La ciudad ha comenzado a oler mal. No sólo por sus contaminados cuerpos de agua convertidos en cloacas. La infraestructura del alcantarillado está saturada y las emanaciones son el regalo nauseabundo de cada día. No se salvan de ella los más exclusivos centros comerciales, donde hay que taparse la nariz para entrar a los baños o a determinados lugares. El mal olor recorre como hálito de peste, conjuntos residenciales y oficinas, colegios –-algunos de ellos en verdaderas emergencias sanitarias por la precariedad de las instalaciones y el mal uso que de ellas hacen los estudiantes–, y tantos otros lugares urbanos.

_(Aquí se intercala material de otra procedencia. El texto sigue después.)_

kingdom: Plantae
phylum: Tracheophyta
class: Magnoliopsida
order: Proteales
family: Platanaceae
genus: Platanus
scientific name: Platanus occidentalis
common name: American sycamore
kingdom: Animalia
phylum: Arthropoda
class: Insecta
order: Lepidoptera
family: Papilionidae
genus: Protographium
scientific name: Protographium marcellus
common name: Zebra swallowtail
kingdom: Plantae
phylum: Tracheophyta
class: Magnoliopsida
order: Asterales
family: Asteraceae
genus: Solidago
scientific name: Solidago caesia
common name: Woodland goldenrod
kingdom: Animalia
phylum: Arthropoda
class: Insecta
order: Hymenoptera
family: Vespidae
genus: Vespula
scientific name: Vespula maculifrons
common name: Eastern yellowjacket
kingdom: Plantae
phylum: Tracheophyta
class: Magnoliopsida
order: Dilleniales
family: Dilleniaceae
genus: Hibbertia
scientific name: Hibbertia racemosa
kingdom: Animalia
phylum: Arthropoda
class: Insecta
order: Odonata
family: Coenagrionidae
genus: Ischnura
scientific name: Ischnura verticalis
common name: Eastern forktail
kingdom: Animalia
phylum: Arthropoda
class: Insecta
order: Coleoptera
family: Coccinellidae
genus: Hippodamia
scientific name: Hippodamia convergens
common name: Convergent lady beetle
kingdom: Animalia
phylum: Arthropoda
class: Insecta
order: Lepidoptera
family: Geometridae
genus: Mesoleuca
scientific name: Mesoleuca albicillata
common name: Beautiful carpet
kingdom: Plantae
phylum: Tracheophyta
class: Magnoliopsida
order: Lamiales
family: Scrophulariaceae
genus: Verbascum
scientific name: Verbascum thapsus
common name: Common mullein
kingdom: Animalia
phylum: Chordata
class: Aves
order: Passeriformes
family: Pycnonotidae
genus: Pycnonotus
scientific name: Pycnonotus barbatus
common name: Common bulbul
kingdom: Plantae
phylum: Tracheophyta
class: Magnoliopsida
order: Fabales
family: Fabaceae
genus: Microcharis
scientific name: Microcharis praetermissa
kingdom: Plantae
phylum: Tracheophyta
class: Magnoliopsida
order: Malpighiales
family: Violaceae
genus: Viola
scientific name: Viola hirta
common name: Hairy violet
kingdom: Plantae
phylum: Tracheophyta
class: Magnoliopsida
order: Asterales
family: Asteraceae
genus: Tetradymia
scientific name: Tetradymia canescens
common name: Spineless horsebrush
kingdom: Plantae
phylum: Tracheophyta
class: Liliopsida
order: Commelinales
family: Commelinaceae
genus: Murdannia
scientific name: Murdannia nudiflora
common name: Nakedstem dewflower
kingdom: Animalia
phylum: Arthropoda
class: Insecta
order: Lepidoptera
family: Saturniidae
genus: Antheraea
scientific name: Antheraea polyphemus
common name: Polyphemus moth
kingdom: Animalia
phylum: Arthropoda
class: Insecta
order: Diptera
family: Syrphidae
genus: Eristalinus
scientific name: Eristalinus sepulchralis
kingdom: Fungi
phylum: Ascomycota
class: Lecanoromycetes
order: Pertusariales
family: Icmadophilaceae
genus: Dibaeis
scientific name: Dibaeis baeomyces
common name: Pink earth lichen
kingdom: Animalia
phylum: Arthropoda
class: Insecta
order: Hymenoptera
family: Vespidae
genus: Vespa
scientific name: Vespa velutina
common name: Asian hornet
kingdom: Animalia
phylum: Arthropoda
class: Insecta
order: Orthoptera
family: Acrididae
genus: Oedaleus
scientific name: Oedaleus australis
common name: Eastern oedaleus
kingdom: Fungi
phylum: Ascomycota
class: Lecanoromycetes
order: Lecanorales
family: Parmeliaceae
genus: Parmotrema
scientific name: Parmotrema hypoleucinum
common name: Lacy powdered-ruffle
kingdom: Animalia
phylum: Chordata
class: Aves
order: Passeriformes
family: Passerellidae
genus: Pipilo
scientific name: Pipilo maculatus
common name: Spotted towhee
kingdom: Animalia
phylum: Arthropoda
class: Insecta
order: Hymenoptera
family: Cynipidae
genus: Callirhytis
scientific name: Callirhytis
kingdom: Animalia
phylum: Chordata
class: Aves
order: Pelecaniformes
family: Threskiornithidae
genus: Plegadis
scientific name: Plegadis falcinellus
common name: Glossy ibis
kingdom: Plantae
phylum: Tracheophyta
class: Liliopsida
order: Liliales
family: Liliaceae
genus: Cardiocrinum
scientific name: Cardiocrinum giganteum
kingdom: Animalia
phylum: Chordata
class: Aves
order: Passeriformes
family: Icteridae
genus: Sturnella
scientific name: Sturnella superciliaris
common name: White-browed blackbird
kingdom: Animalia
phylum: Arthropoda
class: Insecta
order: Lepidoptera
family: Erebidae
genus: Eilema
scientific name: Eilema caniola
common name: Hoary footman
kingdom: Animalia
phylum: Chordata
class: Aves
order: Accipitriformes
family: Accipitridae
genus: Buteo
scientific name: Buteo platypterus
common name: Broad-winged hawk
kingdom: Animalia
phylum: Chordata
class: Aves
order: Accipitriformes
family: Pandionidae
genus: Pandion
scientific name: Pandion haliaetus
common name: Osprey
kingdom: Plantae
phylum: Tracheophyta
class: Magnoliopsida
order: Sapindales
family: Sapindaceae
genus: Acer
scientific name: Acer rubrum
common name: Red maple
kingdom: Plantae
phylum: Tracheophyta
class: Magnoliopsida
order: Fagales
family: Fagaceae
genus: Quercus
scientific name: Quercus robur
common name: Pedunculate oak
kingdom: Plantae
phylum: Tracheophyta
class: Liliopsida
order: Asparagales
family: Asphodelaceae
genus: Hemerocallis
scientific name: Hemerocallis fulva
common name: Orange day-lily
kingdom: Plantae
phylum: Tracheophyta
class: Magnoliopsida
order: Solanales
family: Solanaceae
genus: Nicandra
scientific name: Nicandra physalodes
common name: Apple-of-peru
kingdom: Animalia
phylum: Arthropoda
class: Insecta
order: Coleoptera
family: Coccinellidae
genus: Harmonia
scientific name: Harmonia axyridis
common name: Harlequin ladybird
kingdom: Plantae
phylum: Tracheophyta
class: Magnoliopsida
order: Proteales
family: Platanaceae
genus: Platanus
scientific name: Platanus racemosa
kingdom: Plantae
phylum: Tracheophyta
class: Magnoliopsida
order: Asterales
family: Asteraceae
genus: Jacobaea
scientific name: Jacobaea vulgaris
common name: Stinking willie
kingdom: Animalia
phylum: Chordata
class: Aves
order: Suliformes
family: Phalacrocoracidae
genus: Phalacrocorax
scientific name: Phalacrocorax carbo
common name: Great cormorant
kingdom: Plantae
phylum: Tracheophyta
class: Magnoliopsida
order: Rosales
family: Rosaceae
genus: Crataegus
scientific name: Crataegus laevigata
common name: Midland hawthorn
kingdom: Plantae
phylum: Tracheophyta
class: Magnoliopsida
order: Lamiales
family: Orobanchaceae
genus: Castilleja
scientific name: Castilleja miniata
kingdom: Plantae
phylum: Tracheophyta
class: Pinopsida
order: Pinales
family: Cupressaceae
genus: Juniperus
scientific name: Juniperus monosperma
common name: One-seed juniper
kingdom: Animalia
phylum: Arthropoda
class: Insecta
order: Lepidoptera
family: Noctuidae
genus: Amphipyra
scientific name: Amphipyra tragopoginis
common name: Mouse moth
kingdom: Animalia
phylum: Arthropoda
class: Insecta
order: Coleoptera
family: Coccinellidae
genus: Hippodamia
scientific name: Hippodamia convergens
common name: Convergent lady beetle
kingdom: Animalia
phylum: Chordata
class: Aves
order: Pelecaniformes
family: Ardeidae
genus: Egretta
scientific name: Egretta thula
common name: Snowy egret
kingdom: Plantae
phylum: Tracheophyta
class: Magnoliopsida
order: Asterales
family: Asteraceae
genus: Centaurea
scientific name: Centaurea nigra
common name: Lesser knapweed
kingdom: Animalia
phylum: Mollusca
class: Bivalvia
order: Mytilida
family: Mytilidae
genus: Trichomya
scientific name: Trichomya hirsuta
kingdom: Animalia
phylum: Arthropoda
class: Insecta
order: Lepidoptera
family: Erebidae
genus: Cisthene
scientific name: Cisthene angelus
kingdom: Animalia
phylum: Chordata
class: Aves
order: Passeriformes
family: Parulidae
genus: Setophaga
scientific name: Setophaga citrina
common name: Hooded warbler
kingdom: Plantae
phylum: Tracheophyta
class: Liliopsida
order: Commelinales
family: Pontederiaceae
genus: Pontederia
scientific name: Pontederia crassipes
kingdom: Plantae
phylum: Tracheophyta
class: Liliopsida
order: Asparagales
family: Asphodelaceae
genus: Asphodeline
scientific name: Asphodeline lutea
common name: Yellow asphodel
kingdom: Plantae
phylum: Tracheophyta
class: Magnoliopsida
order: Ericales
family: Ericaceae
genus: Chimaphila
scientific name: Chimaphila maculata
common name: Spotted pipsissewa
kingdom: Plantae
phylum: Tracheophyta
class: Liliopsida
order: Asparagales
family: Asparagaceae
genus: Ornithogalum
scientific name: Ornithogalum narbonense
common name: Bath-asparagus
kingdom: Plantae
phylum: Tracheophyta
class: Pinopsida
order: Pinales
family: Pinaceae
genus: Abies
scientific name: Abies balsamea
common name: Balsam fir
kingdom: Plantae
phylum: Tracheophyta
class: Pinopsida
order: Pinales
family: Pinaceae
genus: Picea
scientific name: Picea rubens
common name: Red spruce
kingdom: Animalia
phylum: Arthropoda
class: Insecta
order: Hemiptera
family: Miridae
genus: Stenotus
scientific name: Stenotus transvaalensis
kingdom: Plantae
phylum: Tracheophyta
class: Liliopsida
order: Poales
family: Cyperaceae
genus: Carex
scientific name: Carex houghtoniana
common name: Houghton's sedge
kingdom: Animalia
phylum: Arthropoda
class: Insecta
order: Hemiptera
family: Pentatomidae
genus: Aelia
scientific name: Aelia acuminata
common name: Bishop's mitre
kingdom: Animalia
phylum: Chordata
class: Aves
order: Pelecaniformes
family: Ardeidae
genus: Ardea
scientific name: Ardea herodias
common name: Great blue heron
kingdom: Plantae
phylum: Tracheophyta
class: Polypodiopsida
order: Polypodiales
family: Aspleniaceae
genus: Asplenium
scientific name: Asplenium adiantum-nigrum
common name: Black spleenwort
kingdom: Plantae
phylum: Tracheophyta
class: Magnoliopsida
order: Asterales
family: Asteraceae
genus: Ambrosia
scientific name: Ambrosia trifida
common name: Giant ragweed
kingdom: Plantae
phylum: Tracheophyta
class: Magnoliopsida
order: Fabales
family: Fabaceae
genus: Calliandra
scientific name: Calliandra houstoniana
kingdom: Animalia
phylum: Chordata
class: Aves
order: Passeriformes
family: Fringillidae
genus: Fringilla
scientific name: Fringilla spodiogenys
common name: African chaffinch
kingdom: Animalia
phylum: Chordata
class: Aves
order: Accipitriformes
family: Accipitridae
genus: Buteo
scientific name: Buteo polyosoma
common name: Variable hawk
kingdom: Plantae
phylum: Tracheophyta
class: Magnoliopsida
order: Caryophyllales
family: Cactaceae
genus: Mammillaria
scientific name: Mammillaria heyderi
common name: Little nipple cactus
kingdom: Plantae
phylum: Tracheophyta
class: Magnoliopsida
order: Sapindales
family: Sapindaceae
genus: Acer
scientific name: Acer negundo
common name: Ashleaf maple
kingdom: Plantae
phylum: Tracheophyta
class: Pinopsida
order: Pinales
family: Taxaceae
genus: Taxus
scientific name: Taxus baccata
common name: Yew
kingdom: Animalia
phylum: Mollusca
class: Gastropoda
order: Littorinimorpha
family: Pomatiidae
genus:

Hay quienes se preguntan a dónde están yendo a parar las aguas negras vertidas, y si cada persona, al descargar el agua de su sanitario, no estará generando una catástrofe ecológica en algún punto de la Sabana o debajo de su propio lugar de habitación.

La calamidad del agua en Bogotá está anunciada, como bien lo señaló otro reciente informe de El Tiempo. Puede que tenga mucho que ver con fenómenos meteorológicos, pero también corresponde al modelo de ciudad que elegimos. Con el agua colapsa el alcantarillado, y eso contribuye, entre otras cosas, a que Bogotá se esté hundiendo (Ver, La venganza del agua, 19.11.2011, http://www.portafolio.co/opinion/blogs/507-palabras/bogota-la-venganza-del-agua).

Hay quienes dicen que el crecimiento vertical no es problema, siempre que se haga con orden y control. Pues eso no se hizo, y ya es tarde para apreciar las bondades de la alternativa, que podría ser viable en otra ciudad, bajo otro sistema, en otras condiciones más serias de administración pública.

Puede sonar apocalíptico, pero la cuenta regresiva para que Bogotá entre en crisis ha comenzado. ¿Servirá la propuesta de POT que, según dice, la administración entregará en noviembre? Ojalá. Porque el futuro urbano de la capital se ve cada vez más negro. Más negro que las aguas sucias que corren bajo nuestros desentendidos pies.